# Off Topic > Tips and Tutorials >  >  Embed YouTube video into an Excel spreadsheet

## excelblogger

This is something I have started to use a lot when I have my Excel courses or in my class when I teach Excel to students at my business school.
I embed YouTube-videos into the excel spreadsheet. This makes it possible for the user of the spreadsheet to watch the video at the same time as he/she is working in the Excel sheet.

The participants at my courses love it! After two days of “cramming” they have all or exercises in 5 to 10 minutes video clips to bring embedded in the exercise workbooks.

For my students the get video recorded Excel solutions to advanced prpoblems.
OK, this is how you do it:

1. You insert a Shockwave Flash Object in an Excel spreadsheet (Developer ->Insert-> More controls)

2. In the properties for that object you add an address to you YouTube-movie.

3- You need to do some small changes to the YouTube address (Delete the watch? And replace = with a /). Eg: making: 

http://www.youtube.com/v/bvgttKEIhFc&feature=relmfu
    out of
http://www.youtube.com/watch?v=bvgtt...feature=relmfu

After that you have an emedded youtube video in your Excel spread sheet.

*Direction*.
Using the tutorial on embedding YouTube videos in Excel, explain in one to three sentences why its author puts YouTube videos inside spreadsheets.

*Collected material*.
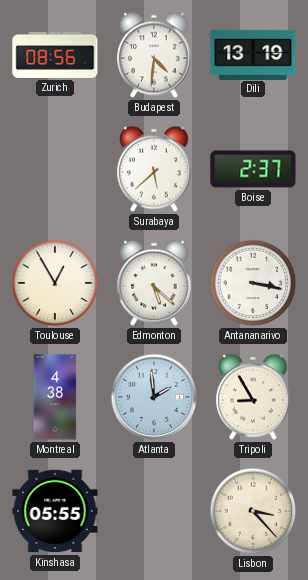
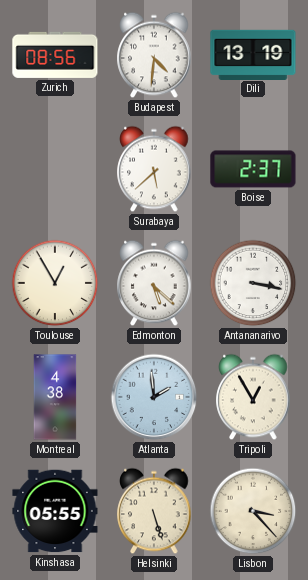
Tripoli: 8:55 -> 12:55
Helsinki: none -> 5:27
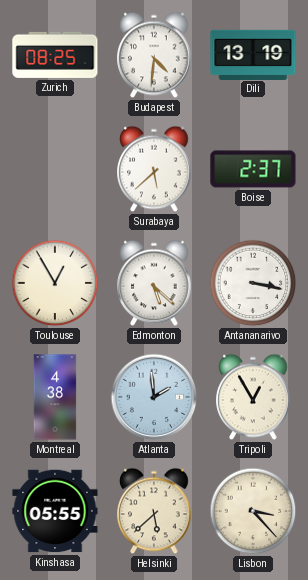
Zurich: 08:56 -> 08:25
Helsinki: 5:27 -> 5:38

*Written solution*.
Embedding a YouTube video in the spreadsheet lets the user watch the video while working in the Excel sheet at the same time.